This is not for a homework, but rather a group theory question I saw in review material. I tried looking it up online, and could not find any solution.
The questions statement is as follows:
Suppose $f_1 : A \mapsto B$ and $f_2 : B \mapsto C$ are group homomorphisms. Then, if $f_2 \circ f_1$ is an isomorphism, is it true that $f_1, f_2$ are isomorphisms?
My thinking:
Intuitively, this must be true. If we don't have injectivity/surjectivity for one of the constituent maps, then there is something that is either not being mapped to in between, or something that is mapped to the identity when it shouldn't be. I am having trouble making this notion rigorous.
My attempt:
Aiming for contradiction, suppose WLOG that $f_1$ is not an isomorphism. Then, it is non-injective or non-surjective. If it is non-injective, then $ker(f_1) \neq 1_A$ and there exists non-identity $x \in A$ such that $f_1(x) = 1_B$. Then, we get that $f_2(f_1(x)) = 1_C$ and $f_2(f_1(1_A)) = 1_C$ which would mean $f_2 \circ f_1$ is not injective, which is the desired contradiction.
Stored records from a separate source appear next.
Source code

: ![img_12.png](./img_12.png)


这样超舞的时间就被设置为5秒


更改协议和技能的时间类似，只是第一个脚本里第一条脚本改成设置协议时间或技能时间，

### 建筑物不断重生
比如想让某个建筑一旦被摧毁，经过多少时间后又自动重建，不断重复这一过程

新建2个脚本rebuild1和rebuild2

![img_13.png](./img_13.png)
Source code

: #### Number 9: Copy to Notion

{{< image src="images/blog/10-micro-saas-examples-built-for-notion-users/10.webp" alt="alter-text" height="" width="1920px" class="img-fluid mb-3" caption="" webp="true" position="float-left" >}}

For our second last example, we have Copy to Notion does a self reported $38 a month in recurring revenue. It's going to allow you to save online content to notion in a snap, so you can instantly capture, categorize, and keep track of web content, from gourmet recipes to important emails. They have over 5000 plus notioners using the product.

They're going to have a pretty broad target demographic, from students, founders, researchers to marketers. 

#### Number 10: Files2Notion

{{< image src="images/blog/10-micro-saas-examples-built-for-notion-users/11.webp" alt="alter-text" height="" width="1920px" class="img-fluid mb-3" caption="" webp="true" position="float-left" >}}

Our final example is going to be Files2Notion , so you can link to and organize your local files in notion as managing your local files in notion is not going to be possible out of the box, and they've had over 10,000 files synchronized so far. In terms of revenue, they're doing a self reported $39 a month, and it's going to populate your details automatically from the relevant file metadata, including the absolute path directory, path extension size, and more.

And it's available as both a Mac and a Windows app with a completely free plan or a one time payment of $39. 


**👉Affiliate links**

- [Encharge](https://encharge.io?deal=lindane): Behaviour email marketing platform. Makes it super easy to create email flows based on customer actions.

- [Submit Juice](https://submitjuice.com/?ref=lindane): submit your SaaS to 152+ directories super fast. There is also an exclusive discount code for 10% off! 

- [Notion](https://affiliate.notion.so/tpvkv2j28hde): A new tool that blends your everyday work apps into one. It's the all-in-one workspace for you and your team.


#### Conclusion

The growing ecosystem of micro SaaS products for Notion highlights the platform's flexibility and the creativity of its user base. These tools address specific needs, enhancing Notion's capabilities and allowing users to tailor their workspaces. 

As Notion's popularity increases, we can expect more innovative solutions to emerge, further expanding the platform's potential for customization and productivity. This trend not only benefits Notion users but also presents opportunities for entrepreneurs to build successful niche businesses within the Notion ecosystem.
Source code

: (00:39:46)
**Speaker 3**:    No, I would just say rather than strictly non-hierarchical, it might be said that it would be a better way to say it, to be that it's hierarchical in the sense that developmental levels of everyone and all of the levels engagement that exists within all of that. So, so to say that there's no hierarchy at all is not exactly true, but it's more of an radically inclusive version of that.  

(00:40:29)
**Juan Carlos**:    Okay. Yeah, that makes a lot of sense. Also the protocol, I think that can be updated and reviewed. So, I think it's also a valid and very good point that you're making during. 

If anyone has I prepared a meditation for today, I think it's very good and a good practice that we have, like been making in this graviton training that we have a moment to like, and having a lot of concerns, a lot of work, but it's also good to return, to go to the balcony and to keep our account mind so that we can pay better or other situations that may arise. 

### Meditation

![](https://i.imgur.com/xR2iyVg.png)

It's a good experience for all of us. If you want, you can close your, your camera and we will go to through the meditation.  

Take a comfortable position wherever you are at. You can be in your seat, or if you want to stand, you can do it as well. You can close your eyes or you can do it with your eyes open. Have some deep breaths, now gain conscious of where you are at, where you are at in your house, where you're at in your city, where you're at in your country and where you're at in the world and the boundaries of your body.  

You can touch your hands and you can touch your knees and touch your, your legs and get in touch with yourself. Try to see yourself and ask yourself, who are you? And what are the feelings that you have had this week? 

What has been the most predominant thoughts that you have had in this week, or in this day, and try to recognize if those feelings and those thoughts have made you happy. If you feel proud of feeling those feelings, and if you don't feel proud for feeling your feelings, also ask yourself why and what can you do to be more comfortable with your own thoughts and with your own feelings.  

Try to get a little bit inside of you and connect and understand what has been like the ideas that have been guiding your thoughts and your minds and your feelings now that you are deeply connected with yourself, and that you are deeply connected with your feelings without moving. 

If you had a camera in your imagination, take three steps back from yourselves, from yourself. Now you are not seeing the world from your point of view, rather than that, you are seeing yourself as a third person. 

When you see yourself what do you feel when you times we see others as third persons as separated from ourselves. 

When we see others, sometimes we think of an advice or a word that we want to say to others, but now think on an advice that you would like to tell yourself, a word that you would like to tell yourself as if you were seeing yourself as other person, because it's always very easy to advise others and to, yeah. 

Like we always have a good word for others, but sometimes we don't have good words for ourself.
On the other hand, if $f_1$ is not surjective, there exists $y \in B$ that is not mapped to by any $x \in A$, and therefore $f_2 \circ f_1$ is not surjective. We know $f_2$ maps $y$ to a unique $f(y)$, and so we have that as $y$ is never mapped to, $f(y)$ is never mapped to. Therefore, $f_2 \circ f_1$ is not surjective and this is the desired contradiction.
Does this proof work?
No, take $A, C$ be the trivial group and $B$ non trivial.